The Bible Tells Me So…Why defending Scripture has made us unable to read it
by Peter Ennis (Hodder & Stoughton, €14.99)
This book, by an American academic and evangelical, is one which will interest a wide audience. Through many years of both teaching and preaching, he came to face a problem. The further he studies the Bible, the more he found himself confronted by questions that could neither be answered within the rigid framework of his religious instruction or accepted among the conservative evangelical community.
He speaks of the “intellectual games” that many use to “protect” the Bible. This will awake echoes in many memories: all these specious controversies over creationism, all those claims that God will make the devout especially rich – “because the Bible tells me so…”

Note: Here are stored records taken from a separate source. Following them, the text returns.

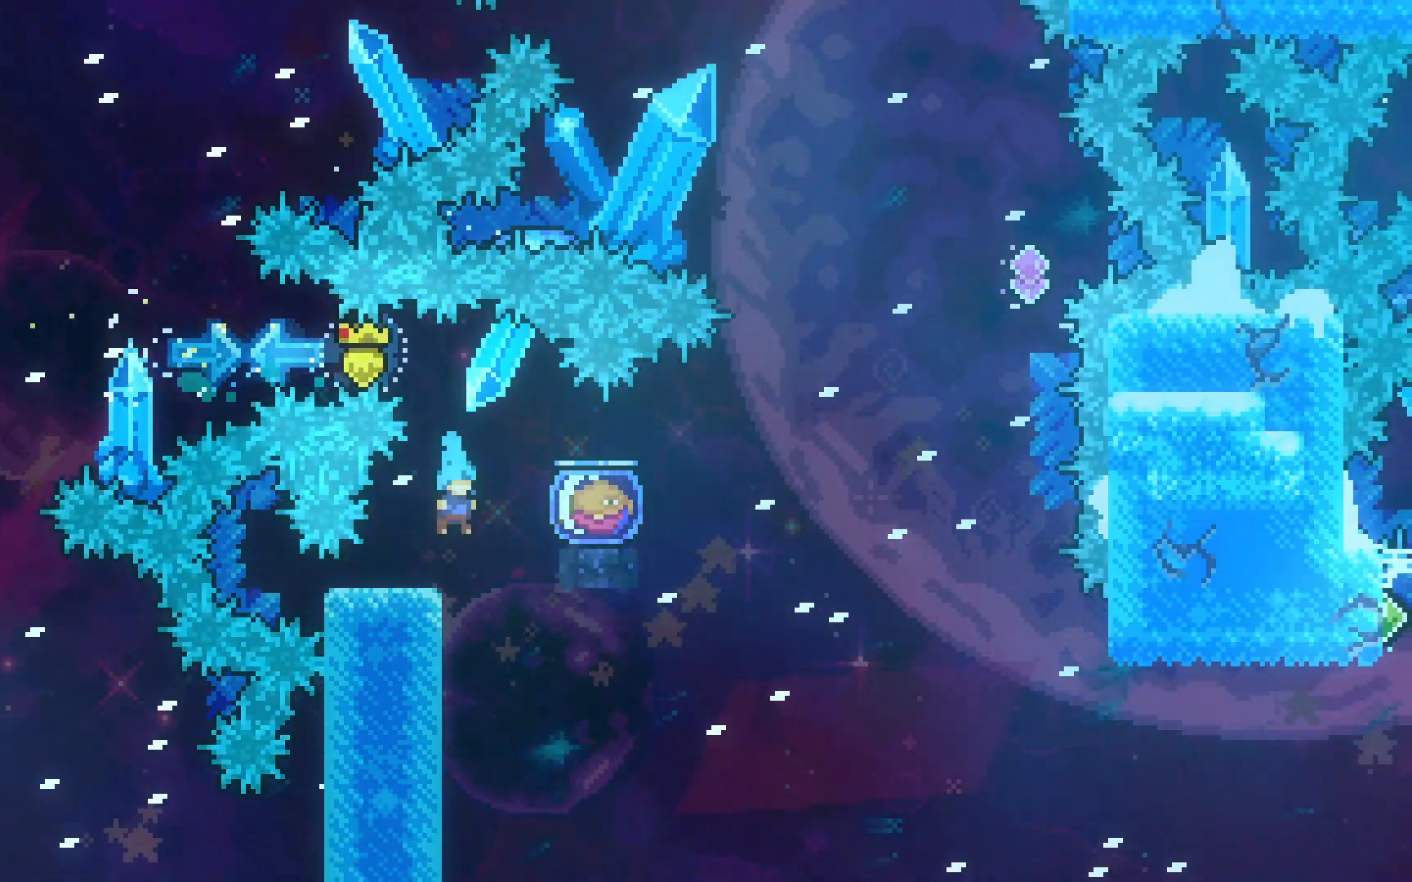
{"keys": ["jump2", "right"], "events": [[117, "jump2", "down"], [117, "right", "down"]]}
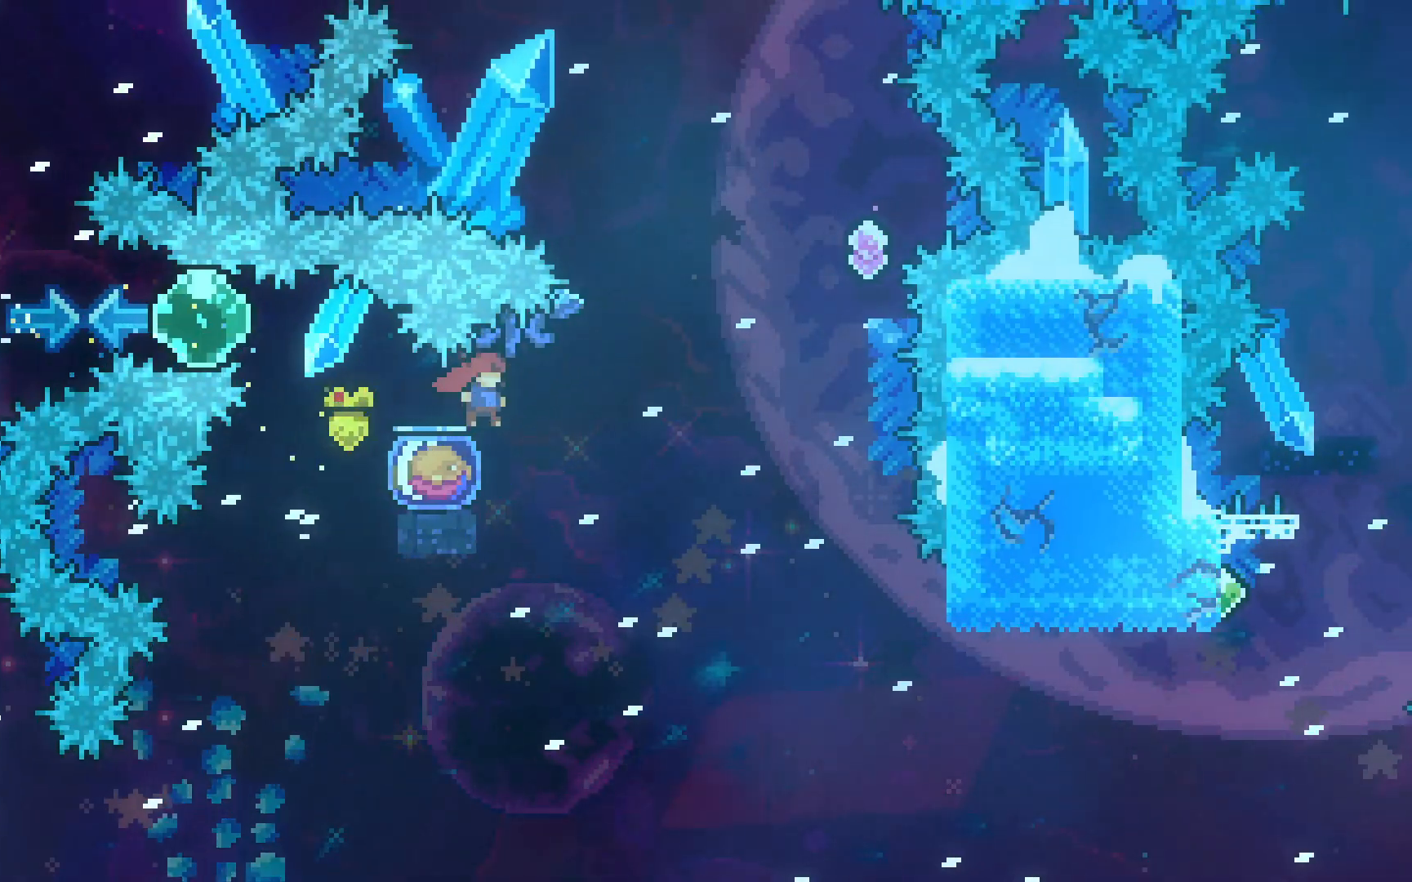
{"keys": ["dash", "grab", "jump2", "up"], "events": [[67, "dash", "down"], [67, "up", "down"], [217, "grab", "down"], [450, "right", "up"]]}
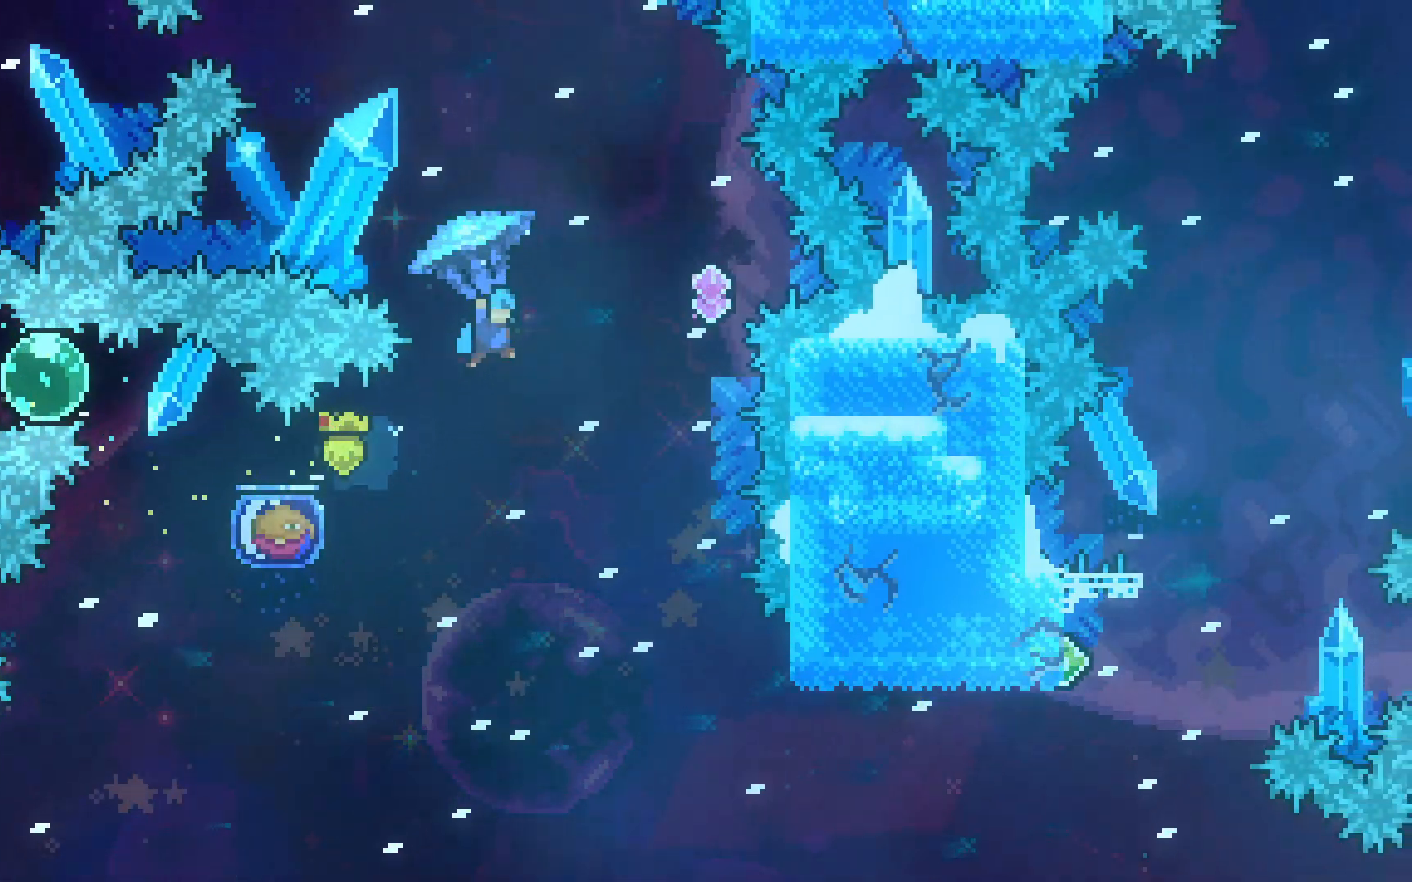
{"keys": ["grab", "right", "up"], "events": [[83, "dash", "up"], [233, "jump2", "up"], [367, "right", "down"]]}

He writes in a style and manner that will be accessible to everyone from the least informed person to the engaged biblical scholar with a sceptical mind, he tries to remind people to understand how the texts of the Bible came into existence, how and why they were written, and to try and find what God is saying rather than what the writers and the interpreters are making him appear to say, and how the figure of Jesus has been overloaded with attitudes that have little basis he what he actually says in the Scriptures.
The Dark Interval: Letters for the Grieving Heart
by Rainer Maria Rilke (Bloomsbury, £12.99)
The Bohemian-German poet Rilke – he was born in Prague in 1875 – has proved to be one of the most widely read German language lyric poets of the last century, attracting the interest and attention of readers around the world.
This little book is a collections of letters of condolences to 23 friends on their losses.
Though raised a Catholic, Rilke came to dislike “modern religion”. He saw religions as “providing their believers with consolations and embellishments of death instead of giving their soul the means to reconcile and communicate with it”.
There are so many books these days about loss and mourning, one might say that death had become an obsession rather than life. These pages will provide many, however, with ways to resolve the issues they feel.
The translator Ulrich Baer shares his own experiences of the reconciliation he found through these messages from a dead poet.
These pages of can be seen as one of literature’s gifts to humanity.